As Though It Were Actually True, Matthew Cochran – Book Review

Back in December, I was checking the website of a Lutheran church where a coworker of my wife was to be married. I noticed that one class under Christian Education was on the subject of apologetics using the pictured book and taught by the author.  This piqued my interest on more than one level: (1) this church was even teaching apologetics because the subject is usually perceived as boring or difficult; (2) the author was teaching the course using his own work; and (3) the author lives in the same metropolitan area as I.

Matthew Cochran is a software engineer and a graduate of Concordia Theological Seminary – Fort Wayne, IN.  These combined influences have been put to good use resulting in this introduction to Christian apologetics.

The book is organized into three sections.  The first establishes a foundation by examining the philosophy underlying Christian epistemology—reason and its relation to faith, the reality and denial of truth, sin and its evidence through the use of natural law, and God's existence.  The discussion allows the author to help the reader build a foundation of possible argumentation of those things that are evident in the world before opening the Bible itself.  This is a worthwhile goal, as many Christians lack basic skills of logic and reasoning, especially when confronted with an opposing view.
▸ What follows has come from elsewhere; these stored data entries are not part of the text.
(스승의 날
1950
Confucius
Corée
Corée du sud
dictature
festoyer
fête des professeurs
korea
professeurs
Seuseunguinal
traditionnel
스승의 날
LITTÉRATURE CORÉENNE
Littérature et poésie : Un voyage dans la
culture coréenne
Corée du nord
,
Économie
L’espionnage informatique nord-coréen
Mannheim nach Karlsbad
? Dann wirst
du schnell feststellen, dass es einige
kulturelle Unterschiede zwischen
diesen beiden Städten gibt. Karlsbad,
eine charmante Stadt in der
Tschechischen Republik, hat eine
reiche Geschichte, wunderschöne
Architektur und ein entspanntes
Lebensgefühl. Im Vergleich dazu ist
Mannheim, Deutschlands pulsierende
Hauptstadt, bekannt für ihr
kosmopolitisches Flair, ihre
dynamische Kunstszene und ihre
After demonstrating the reasonableness of Christianity, the second section interacts with its historicity.  The author begins with a critical view of the text, its nature and veracity, as well as the reliability of the authors, before examining the claims of Jesus concerning himself and scripture, then finishing with a comparison between genuine and false gospels.  As an aside comment, I appreciated the helpful explanation of accuracy and precision as it relates to inerrancy.

The third section of this book takes up practical matters with which Christians interact almost daily through the media, workplace, or various acquaintances: sciences, life issues, sexuality, feminism, and tolerance.  Worldly opinions in each are becoming increasingly antagonistic to the Christian worldview, and the author does a good job of demonstrating how the believer can demonstrate the fallacy of the world's arguments while demonstrating genuine concern for those making their claims.

As I said at the beginning, this is a good introductory text.  The content is well-written and accessible for any of teenage years or older.  I would encourage the purchase and use of this book for personal or group study.  It is published through Wipf and Stock and also available through retail book outlets.